Des études ont ainsi montré que le fait d’exercer un travail posté perturbait les fonctions cognitives avec des atteintes dont l’ampleur dépendait de la durée d’exposition, et qui étaient potentiellement
réversibles.

Par ailleurs, le sentiment de ne pas s’épanouir dans son travail, de ne pas être capable de remplir ses
fonctions, de consentir des efforts stériles, conduirait souvent à une baisse de la motivation, de la confiance en soi et in fine des compétences cognitives.

Seniors, travail et formation : créer des environnements capacitants


L’hypothèse d’une diminution de la productivité avec l’âge, ou tout du moins celle d’un décrochage
entre le salaire et la productivité, sont souvent invoquées pour expliquer la faible employabilité des
seniors. Les études à l’appui de ces théories reposent sur une évaluation de la productivité individuelle par les supérieurs, par des tests psychométriques, ou enfin à partir d’enquêtes de « production à la pièce ».

Enregistrements
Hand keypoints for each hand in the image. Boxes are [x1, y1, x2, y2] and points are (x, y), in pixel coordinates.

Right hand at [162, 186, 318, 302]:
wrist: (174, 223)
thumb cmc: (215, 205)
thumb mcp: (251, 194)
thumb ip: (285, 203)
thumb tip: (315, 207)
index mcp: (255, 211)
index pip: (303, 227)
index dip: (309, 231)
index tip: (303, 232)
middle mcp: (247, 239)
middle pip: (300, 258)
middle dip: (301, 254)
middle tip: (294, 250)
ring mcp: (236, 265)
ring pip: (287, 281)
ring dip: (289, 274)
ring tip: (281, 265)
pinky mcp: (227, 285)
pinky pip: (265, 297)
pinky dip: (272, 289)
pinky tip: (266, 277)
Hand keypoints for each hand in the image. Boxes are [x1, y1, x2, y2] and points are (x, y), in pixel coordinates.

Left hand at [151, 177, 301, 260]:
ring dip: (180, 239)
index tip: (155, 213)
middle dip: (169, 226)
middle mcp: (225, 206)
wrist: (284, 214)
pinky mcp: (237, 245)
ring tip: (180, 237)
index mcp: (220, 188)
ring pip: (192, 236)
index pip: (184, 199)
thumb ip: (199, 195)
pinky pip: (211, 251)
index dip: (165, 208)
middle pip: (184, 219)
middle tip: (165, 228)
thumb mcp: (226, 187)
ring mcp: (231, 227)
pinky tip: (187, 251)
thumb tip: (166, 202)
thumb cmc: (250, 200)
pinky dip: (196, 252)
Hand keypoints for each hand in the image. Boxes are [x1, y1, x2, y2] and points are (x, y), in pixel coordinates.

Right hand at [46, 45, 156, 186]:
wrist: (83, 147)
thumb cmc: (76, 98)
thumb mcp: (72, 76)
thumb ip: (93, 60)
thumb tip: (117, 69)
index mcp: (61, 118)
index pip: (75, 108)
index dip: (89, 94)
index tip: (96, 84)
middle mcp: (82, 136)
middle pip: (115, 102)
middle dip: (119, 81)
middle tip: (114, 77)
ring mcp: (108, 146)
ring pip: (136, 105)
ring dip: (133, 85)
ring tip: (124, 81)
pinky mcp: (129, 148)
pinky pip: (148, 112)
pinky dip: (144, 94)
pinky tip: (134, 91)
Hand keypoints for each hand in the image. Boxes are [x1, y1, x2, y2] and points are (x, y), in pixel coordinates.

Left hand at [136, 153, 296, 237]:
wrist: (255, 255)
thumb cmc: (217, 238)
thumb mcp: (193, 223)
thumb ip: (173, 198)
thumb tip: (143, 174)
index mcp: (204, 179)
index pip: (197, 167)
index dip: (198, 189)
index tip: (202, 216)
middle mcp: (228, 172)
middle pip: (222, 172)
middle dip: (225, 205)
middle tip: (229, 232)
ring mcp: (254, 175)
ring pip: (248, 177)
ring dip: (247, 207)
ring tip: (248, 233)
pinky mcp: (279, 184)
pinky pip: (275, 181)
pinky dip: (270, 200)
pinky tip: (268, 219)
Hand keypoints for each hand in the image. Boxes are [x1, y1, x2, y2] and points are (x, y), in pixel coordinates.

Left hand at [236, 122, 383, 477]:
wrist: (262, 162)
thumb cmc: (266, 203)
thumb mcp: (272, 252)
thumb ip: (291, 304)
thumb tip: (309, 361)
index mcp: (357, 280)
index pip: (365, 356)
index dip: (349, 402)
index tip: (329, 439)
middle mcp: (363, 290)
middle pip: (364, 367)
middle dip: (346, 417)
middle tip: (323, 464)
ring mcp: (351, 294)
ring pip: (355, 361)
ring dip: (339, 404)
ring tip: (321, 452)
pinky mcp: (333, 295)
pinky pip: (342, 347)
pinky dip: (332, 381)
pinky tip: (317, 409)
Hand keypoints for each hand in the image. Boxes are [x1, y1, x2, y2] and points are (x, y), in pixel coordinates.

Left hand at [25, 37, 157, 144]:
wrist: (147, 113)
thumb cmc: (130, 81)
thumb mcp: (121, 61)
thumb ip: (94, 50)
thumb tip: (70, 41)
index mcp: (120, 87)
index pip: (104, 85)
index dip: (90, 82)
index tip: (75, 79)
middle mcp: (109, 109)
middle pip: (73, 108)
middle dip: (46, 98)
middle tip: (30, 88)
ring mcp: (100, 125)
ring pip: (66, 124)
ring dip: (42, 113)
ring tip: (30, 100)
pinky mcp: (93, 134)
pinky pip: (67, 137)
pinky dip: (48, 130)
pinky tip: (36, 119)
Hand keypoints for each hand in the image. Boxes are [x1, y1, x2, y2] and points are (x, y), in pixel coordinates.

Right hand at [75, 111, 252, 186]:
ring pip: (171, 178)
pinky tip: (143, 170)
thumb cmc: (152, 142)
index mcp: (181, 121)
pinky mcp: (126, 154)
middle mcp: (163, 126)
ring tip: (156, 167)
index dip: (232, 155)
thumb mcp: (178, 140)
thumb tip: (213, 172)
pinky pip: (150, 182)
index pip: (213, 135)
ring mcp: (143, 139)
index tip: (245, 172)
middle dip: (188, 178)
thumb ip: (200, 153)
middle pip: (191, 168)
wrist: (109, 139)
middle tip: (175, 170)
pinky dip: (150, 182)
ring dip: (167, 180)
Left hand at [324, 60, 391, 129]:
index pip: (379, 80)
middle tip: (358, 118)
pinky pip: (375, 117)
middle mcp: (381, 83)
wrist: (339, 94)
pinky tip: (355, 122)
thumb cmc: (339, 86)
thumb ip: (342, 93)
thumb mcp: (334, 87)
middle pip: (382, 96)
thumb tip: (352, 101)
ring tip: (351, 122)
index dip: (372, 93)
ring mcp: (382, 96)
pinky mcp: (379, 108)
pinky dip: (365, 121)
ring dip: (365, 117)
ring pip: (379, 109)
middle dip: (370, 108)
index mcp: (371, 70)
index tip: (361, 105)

Consignes à suivre
1/ Recopiez fidèlement la partie de l'extrait sur le travail des seniors qui s'ouvre sur les mots contenant « Des études ont » et se clôt sur « des compétences cognitives. ».
2/ D'après l'extrait sur le travail des seniors, à quoi conduirait souvent le sentiment de ne pas s'épanouir dans son travail ?
3/ Prolongez l'extrait sur le travail des seniors à partir de sa dernière phrase.

Réponses par consigne
1/
Des études ont ainsi montré que le fait d’exercer un travail posté perturbait les fonctions cognitives avec des atteintes dont l’ampleur dépendait de la durée d’exposition, et qui étaient potentiellement
réversibles.

Par ailleurs, le sentiment de ne pas s’épanouir dans son travail, de ne pas être capable de remplir ses
fonctions, de consentir des efforts stériles, conduirait souvent à une baisse de la motivation, de la confiance en soi et in fine des compétences cognitives.

2/ À une baisse de la motivation, de la confiance en soi et in fine des compétences cognitives.

3/
Elles concluent dans leur majorité à une relation en U inversé, c’est-à-dire où la productivité croît jusqu’à un certain âge, se stabilise, puis décline à partir de la cinquantaine. Cependant, l’estimation de la contribution de groupes de salariés définis par classe d’âge aux performances économiques de l’entreprise conduit à des résultats plus nuancés avec une croissance du profil de productivité jusque vers 40 ans, puis un maintien au-delà.

La divergence de ces données reflète l’accroissement avec l’âge de la variabilité interindividuelle en matière de performances cognitives. Certains seniors vont ainsi valoriser l’expérience et les connaissances accumulées en développant leurs capacités de réorganisations adaptatives. Ces travailleurs savent tenir compte des faiblesses qui les atteignent au fil des ans et les compensent dans la pratique, soit individuellement, soit dans l’organisation collective de leur travail. Il est désormais admis que les performances sont largement fonction des conditions de travail, certaines situations engendrant davantage de difficultés pour les plus âgés (horaires décalés, postures pénibles, etc.).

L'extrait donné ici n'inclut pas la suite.